It’s no secret that the 34,800 customers of Vero Beach Utilities have long paid electric rates that are far higher than those charged by Florida Power & Light. Since April 2011, for example, the cumulative “overcharge” due to the higher rates has amounted to a staggering $100 million dollars. That this makes zero economic sense is beyond rational dispute.
It’s also no secret that the primary cause of the higher rates is the price that the city of Vero Beach is obligated to pay for the power it purchases (the utility itself generates almost nothing) under contracts with the Florida Municipal Power Agency and the Orlando Utility Commission. And it is the inability of the city to terminate these contracts (some of which run through 2043) without gross penalties and “stranded costs” that both sustain the higher rates and stall the proposed sale of the utility.
Although it is not often acknowledged, Vero Beach could decide tomorrow to reduce electric rates comparable to those charged by FPL. They choose not to do so, however, because a substantial share of the revenue generatedby the higher rates (approximately 25 percent) is paid by noncity residents and those revenues help fund other city budget items. Absent those revenues, the city would have to increase taxes even more substantially than recently proposed. (Vero Beach has one of the lowest property tax rates in Florida).
Are there any alternatives to the current quagmire? One possibility currently being legally pursued by Indian River Shores is to exit its current service contract with Vero Beach once it expires in November 2016. Then, presumably, the Shores will be able to negotiate with alternative energy suppliers for cheaper electricity for residents.
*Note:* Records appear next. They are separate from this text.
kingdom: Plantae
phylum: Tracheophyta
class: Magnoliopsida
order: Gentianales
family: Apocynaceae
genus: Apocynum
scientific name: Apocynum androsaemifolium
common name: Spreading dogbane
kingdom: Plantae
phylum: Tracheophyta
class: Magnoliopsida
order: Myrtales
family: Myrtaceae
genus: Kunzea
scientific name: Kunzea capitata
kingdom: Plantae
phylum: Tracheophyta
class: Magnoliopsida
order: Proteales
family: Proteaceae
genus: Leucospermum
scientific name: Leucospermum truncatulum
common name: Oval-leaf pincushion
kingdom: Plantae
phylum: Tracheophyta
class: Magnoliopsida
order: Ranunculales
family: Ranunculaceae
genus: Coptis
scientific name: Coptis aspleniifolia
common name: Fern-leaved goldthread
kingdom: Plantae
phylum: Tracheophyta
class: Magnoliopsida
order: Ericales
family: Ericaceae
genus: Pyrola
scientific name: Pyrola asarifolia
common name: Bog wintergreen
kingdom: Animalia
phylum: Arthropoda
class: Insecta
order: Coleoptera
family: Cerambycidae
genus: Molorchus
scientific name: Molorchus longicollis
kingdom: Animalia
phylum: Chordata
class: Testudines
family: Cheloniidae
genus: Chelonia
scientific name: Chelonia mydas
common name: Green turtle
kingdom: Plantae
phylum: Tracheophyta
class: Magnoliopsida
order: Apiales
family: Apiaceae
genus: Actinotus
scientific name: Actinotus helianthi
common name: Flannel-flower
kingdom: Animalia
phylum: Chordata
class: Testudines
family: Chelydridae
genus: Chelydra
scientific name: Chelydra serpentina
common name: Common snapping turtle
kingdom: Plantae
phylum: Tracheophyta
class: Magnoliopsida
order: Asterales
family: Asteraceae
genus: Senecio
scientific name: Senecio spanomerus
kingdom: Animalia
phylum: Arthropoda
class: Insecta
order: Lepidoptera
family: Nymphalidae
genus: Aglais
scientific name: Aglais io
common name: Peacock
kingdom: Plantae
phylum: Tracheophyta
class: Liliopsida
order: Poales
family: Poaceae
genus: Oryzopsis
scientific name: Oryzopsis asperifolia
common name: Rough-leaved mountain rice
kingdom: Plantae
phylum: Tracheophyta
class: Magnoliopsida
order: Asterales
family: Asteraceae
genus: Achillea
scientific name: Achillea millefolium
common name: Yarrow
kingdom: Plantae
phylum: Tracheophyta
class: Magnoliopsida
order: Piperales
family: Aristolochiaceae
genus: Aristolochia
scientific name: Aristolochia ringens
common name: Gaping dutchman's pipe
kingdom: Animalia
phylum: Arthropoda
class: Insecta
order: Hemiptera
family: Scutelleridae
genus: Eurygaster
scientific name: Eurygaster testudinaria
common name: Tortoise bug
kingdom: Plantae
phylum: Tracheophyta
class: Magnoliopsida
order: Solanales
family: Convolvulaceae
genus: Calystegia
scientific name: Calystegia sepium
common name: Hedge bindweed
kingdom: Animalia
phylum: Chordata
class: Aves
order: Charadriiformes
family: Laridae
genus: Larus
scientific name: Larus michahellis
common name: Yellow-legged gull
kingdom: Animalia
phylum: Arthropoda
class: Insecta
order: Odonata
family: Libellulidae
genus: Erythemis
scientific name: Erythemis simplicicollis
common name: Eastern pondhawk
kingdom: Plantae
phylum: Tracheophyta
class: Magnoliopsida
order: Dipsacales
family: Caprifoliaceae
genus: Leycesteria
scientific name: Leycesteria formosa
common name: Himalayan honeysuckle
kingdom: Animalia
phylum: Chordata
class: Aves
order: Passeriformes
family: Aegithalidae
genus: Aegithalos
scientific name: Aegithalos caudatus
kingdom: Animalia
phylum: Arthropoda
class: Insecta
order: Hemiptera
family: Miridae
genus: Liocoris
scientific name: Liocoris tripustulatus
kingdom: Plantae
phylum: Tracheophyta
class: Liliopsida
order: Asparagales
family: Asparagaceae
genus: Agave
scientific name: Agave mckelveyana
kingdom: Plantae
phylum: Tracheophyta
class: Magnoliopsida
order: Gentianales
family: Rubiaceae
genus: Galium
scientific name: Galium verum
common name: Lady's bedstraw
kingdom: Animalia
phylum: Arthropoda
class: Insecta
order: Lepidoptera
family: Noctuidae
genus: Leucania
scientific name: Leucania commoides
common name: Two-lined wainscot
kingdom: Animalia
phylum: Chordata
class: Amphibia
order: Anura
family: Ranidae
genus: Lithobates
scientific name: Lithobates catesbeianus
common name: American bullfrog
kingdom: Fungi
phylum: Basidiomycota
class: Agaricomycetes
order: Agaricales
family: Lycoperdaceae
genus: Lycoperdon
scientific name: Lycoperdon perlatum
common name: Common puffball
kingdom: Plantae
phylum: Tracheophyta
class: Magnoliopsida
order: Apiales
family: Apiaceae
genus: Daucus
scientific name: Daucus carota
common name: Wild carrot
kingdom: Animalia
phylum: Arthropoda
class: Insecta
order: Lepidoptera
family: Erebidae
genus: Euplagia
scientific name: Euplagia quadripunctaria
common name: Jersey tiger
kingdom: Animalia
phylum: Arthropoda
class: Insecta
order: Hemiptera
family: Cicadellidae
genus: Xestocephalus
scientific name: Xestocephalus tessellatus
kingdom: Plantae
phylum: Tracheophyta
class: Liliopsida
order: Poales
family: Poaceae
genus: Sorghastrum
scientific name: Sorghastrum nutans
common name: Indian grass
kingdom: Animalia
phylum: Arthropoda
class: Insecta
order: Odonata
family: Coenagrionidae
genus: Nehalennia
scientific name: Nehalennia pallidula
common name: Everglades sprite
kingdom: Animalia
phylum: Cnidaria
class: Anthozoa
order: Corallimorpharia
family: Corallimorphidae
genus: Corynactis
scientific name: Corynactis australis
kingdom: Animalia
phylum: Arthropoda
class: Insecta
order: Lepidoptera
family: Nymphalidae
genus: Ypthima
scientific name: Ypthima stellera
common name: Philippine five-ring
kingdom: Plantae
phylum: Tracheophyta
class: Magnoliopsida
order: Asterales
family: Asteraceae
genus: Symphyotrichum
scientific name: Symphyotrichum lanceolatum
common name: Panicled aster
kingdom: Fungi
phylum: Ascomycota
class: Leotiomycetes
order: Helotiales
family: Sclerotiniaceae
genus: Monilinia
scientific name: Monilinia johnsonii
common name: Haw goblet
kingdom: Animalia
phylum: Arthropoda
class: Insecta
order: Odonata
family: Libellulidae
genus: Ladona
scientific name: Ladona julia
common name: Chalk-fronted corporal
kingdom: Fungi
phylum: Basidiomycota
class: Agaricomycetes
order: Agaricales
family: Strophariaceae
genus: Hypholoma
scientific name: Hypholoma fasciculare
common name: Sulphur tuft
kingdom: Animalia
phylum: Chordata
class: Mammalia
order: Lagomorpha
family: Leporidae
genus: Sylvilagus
If the suit fails, however, nothing really changes for any of the captured city electric customers.
A second legal alternative is far more radical. The city could decide to default on some of its $151million total debt (general debt plus unfunded pension liabilities) on those egregious energy contracts and then file for Chapter 9 bankruptcy protection under federal law.
A dozen or more cities and municipal authorities have filed for Chapter 9 over the past decade (though none in Florida). Cities such as Vallejo, California (2008), Central Falls, Rhode Island (2011), Stockton, California (2012), and, of course Detroit (2013) have all chosen to “financially reorganize” under federal bankruptcy law, which is their right.
The purpose of such filings is to reduce the financial burden imposed by contract obligations that the cities have with various suppliers, pensioners or creditors. When a city files for bankruptcy, an “automatic stay” from the bankruptcy court halts any collections by creditors. The bankruptcy court then determines the municipality’s eligibility for financial relief based on various criteria in the law. Once the court accepts eligibil-ity, the municipality then enters into a process of crafting a plan of adjustment for reducing debt and/or modifying variouscontracts. This process, of course, may take many months or even years to complete.
The upside to any filing of bankruptcy is that financial cost obligations associated with the city debt, pension obligations and energy contracts can be reduced. The city would then be in a far better position to negotiate a sale of its utility to Florida Power & Light or some other energy company. The downside is the uncertainty of the size of those cost reductions and the time frame for the entire process to play out.
To be sure, uncertainty is never pleasant. But even more unpleasant is the absolute certainty that if nothing dramatic occurs, and soon, Vero Beach ratepayers (households and businesses) will continue to pay outrageous energy bills for decades to come. Therefore, although there are risks involved, serious consideration should be given to a financial reorganization under a Chapter 9 filing.